With the greatest of respect, you really didn't make that point clear at all.

You kept talking about Google and Android but never once mentioned any of Google's apps, so the context of your complaint seemed to be about Android itself rather than Google's apps on Android.

In all honesty, I probably wouldn't have argued with you had I realised this ;)

Some OS level solution like tiling can improve things for many apps without developers spending their time on it,

I know I'm nitpicking here, but that might actually cause more work for developers as they'd have to rewrite any code that didn't expect app sizes to change mid-execution (ie at the moment you can expect screen size to be static. but now they'd have to write the app so that it dynamically changes the layout while the app is running).

Also, in the SDK itself, I'd have expected the tile size functions to be different to the screen size functions, so there might potentially be a huge can of worms in implementing such a 'minor' feature:
* apps wanting to support tiling properly would have to be compiled to support the new tile-size APIs
* those APIs will only be available in the latest SDKs
* thus apps would have to be compiled against the latest version of Android
* and thus all of the older devices running older versions of Android are now incompatible.

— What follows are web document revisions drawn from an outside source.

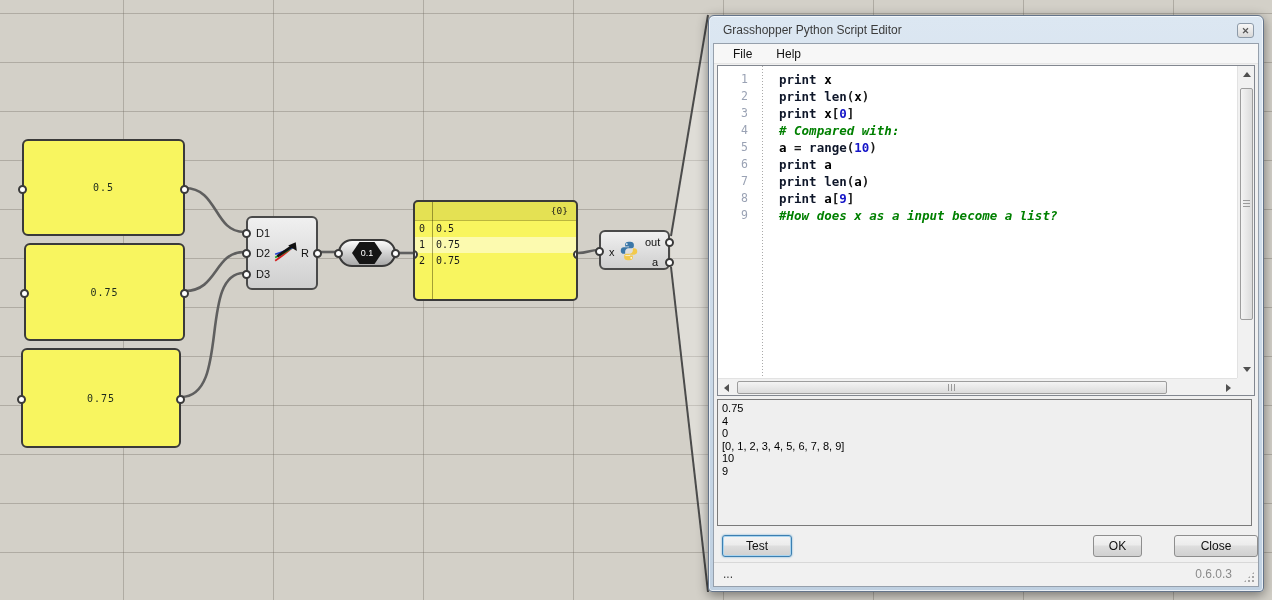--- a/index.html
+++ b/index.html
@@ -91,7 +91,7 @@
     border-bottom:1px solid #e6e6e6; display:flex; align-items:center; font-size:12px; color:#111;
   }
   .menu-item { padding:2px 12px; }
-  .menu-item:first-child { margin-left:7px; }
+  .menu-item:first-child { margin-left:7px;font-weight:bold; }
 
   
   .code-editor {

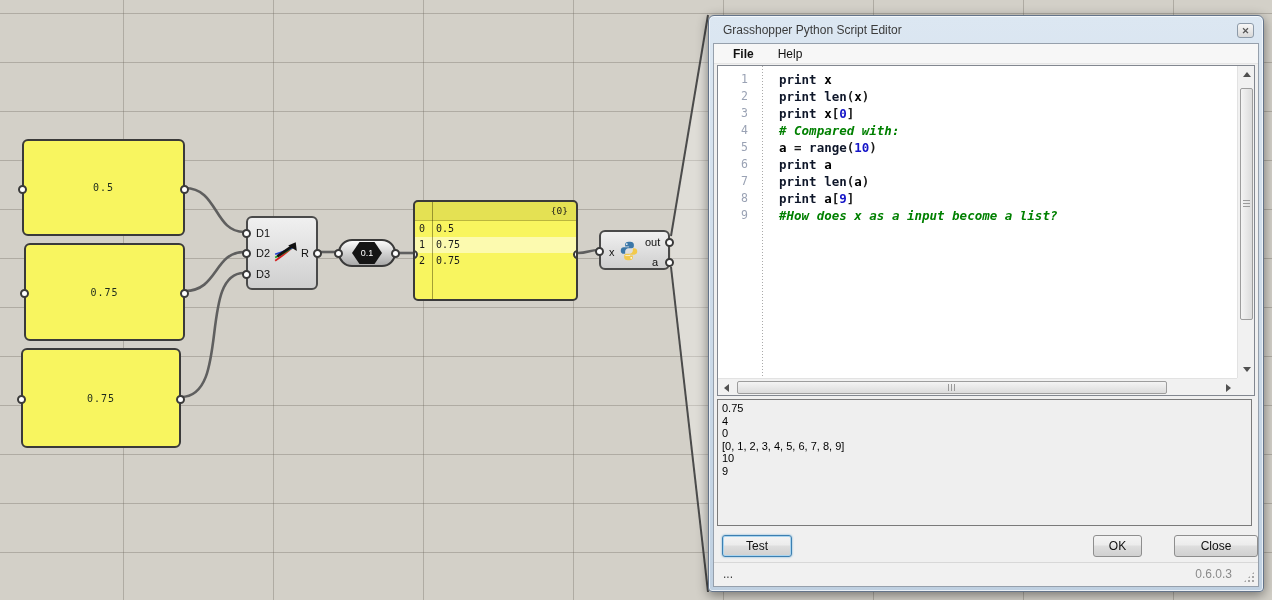--- a/index.html
+++ b/index.html
@@ -105,7 +105,7 @@
     font-family:"DejaVu Sans Mono",monospace; font-size:12.5px; font-weight:bold; }
   .ln { width:30px; text-align:right; color:#9aa2b4; font-weight:normal; font-size:11.5px; }
   .ct { padding-left:31px; white-space:pre; }
-  .tok-kw  { color:#0f172a; }
+  .tok-kw  { color:#0369a1; }
   .tok-id  { color:#000; }
   .tok-num { color:#1414c8; }
   .tok-pl  { color:#1a1a1a; }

Obviously there's a cleaner way to go about this and I'm interested in how Samsung have worked around this issue. But now that I think about the technical complications a bit more, it may not be as simple for developers as it originally seems.

(though I'm not trying to argue that this is a reason for such features not to be implemented!)

I'm saying their goal is right, and the implementation will improve. In pretty much every category Samsung starts with crappy products and works their way up to being among the best for the money.

I think that is more a matter of opinion. I don't think Samsung phones are the best for the money and while I'll agree that TouchWiz has slowly (and I mean at a snails pace) improved with time, I think it's still a massive devolution of the quality in vanilla Android.